Farmers join mass protests in Spain’s Andalucia to denounce Donald Trump’s US tariffs

MASS protests have taken place across Spain’s Andalucia to denounce the suffering farmers face in the agricultural sector – described as the worst experienced in more than 50 years. 

Organised by the Agrarian Association of Young Farmers (Asaja), the Coordinator of Farmers and Livestock Organisations (COAG) and the Union of Small Farmers (UPA), farmers and supporters took to the streets in regions such as Valencia, Lleida and Córdoba to protest against the “critical” situation imposed on the agricultural sector.

They state that sanctions enforced by Donald Trump’s US government have made life in the rural world wholly unsustainable. A blockade with tractors was also in place in Lucena and Llieda, where unions have called for a general strike to continue.

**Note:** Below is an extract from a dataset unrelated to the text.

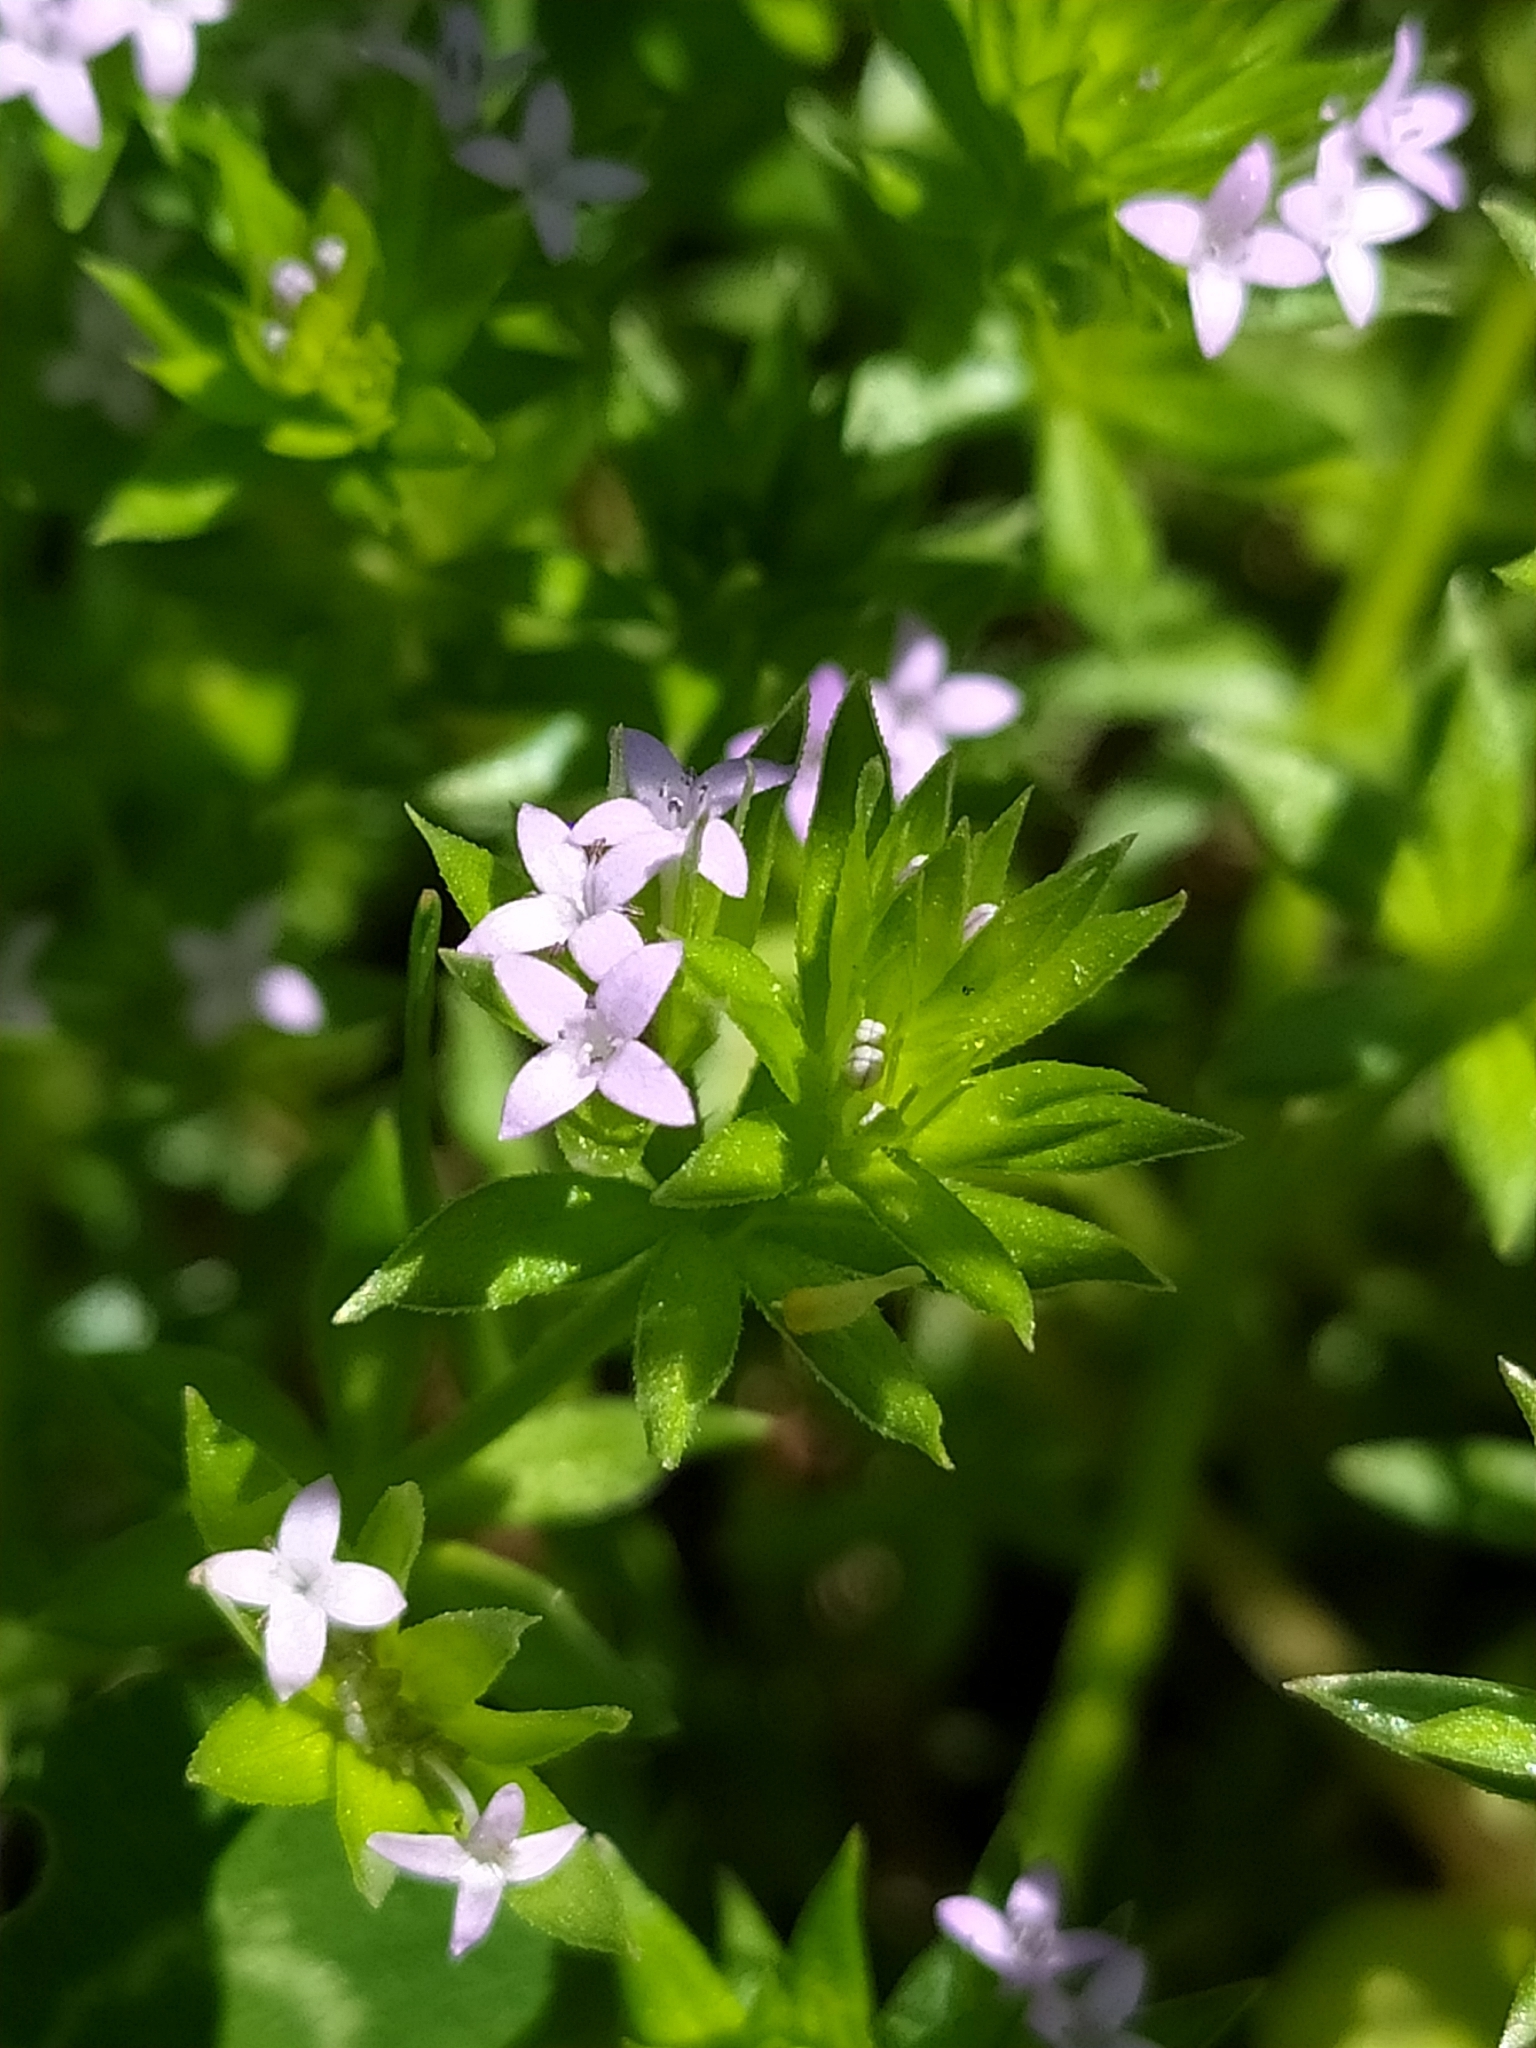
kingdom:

In Turia, thousands of farmers and hundreds of tractors halted traffic in the city centre with a huge protest under the motto: “Prou d’enganyar als agricultors” (Enough to deceive the farmers), where they demanded fair prices on agricultural products.

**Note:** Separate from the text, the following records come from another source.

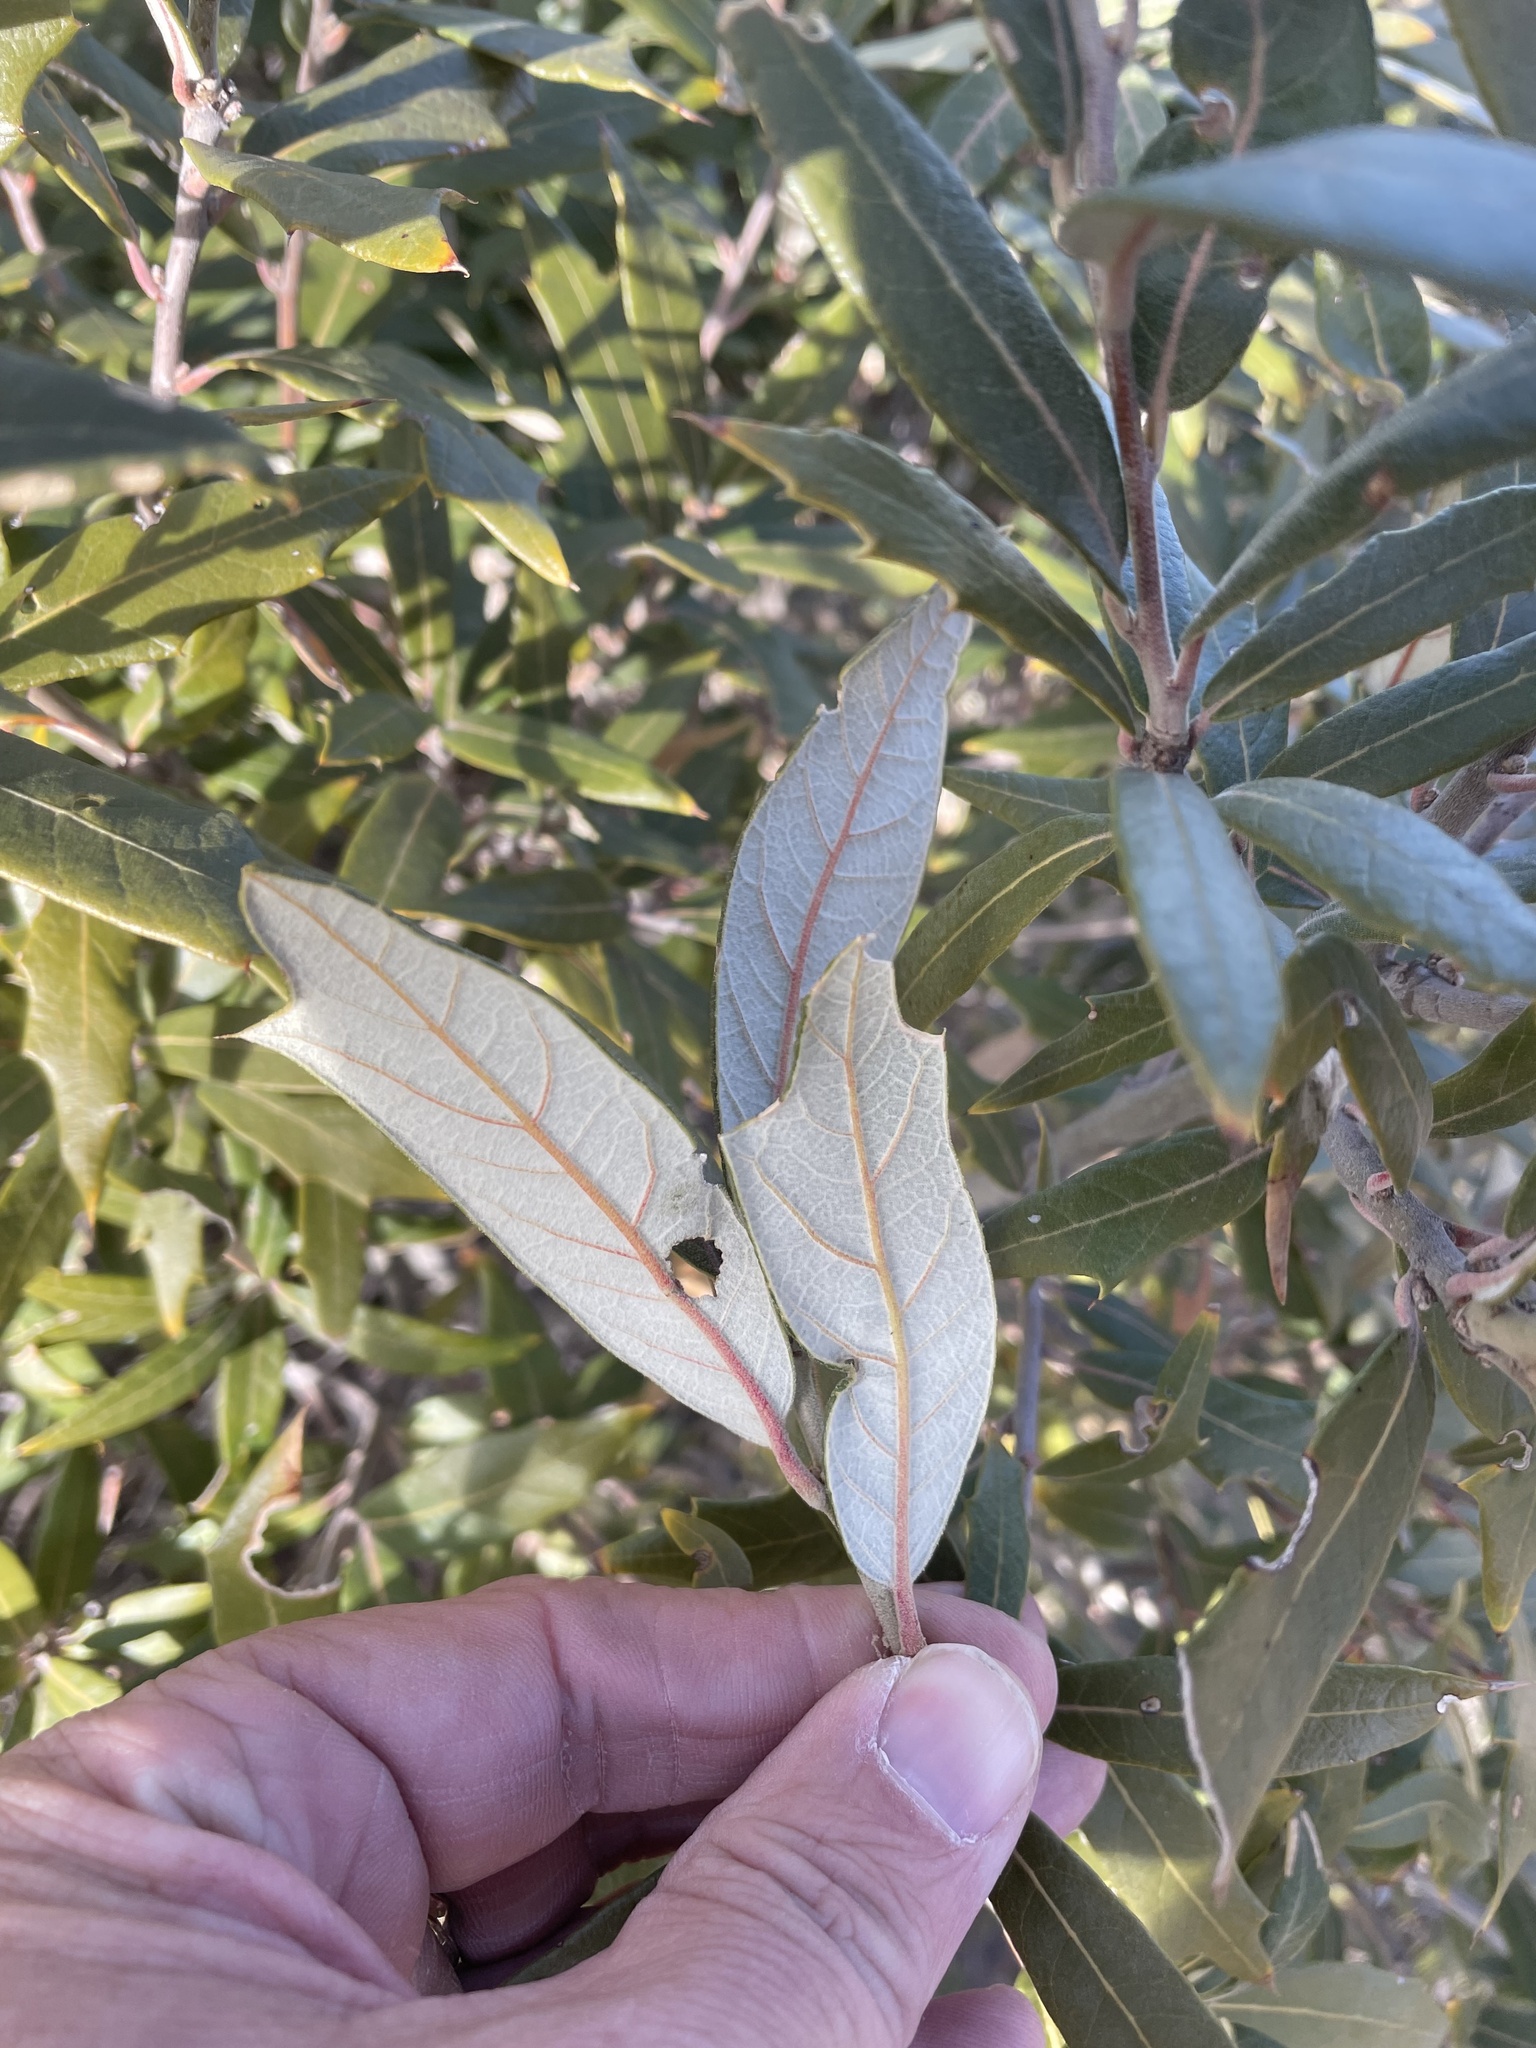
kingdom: Plantae
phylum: Tracheophyta
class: Magnoliopsida
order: Fagales
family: Fagaceae
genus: Quercus
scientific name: Quercus hypoleucoides
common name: Silverleaf oak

Protests have taken place across Andalucia. Credit: Twitter.

At a press conference held at the end of last month, representatives of the unions agreed to unite against the ‘inaction of administrations’. Miguel Cobos, the Secretary General of UPA Córdoba, lamented the many problems that the agricultural sector is currently suffering where “prices are now on the ground”.

He added that many crops are now worth the same price garnered over 30 years ago and to make matters worse, the olive grove sector, the most important export, has been tremendously impacted.

Virtually all farmers in the region and across Spain are not profiting from their work, leading to those who have come from generations of farming to entirely leave the sector.

For this reason, they ask for solutions from the Board, the Government of Spain but, above all, the European Union (EU), who should defend farmers against the attacks of the United States.

Almost all farmers are immersed in a serious profitability crisis, where cuts in aid from the European Union and the imposition of trade barriers at a global level which put obstacles on exports, have led to a sector in crisis.